Por eso Martí no podía dejar de ser universal, de sentir universalmente el trozo de historia que le tocó vivir. Pues que su acción brotó del amor y fue mantenida por la conciencia en vela. Dejó esta acta de nacimiento a la Nación Cubana: haber nacido, no de una ambición partidaria y particularista, -de un afán de escisión-, sino de un anhelo de integrarse en la Historia Universal. Por ello, la idea de Libertad fue el eje y el último argumento de su obra, pues la Historia Universal es en el fondo la Historia de la Libertad.
Y la universalidad no excluye, sino que exige para conjugarse con ella la intimidad más entrañable. En un repliegue del campo cubano le esperaba la muerte, la suya, esa que sólo alcanzan los limpios y humildes de corazón.
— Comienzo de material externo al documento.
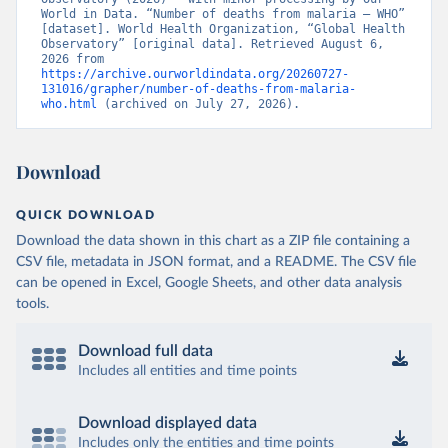
World in Data. “Number of deaths from malaria – WHO” 
[dataset]. World Health Organization, “Global Health 
Observatory” [original data]. Retrieved August 6, 
2026 from 
https://archive.ourworldindata.org/20260727-
131016/grapher/number-of-deaths-from-malaria-
who.html
 (archived on July 27, 2026).
Download
QUICK DOWNLOAD
Download the data shown in this chart as a ZIP file containing a
CSV file, metadata in JSON format, and a README. The CSV file
can be opened in Excel, Google Sheets, and other data analysis
tools.
Download full data
Includes all entities and time points
Download displayed data
Includes only the entities and time points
Y él describe este lugar donde cayera: “...El verde estribo de copudo verdor, donde con un ancho recodo al frente se encuentran los dos ríos: el Contramaestre le entra allí al Cauto... allí hay arboleda oscura y una gran ceiba.”
Y junto a la ceiba, ese árbol que pudiera ser la más pura expresión de la tierra y del cielo de Cuba que parece tocar con su copa, habría de caer para levantarse en una doble existencia: allí donde ya no hay más lluvia que sufrir y aquí, como un desvelado guardián de su pueblo, pura voz para ser oída en el silencio.
A su muerte podrían aplicársele aquellos versos del poeta Antonio Machado -alguien que tuvo su muerte propia por el sacrificio- “Y cuando llegue el día del último viaje / y esté al partir la nave que nunca ha de tornar / me encontrarás a bordo, ligero de equipaje / casi desnudo, como los hijos de la mar”.
Revista Bohemia, La Habana, febrero, 1953.
Tomado de La Cuba secreta y otros ensayos,
introducción de Jorge Luis Arcos,
Madrid, Ediciones Endymión, 1996. (Anuario CEM, no. 27).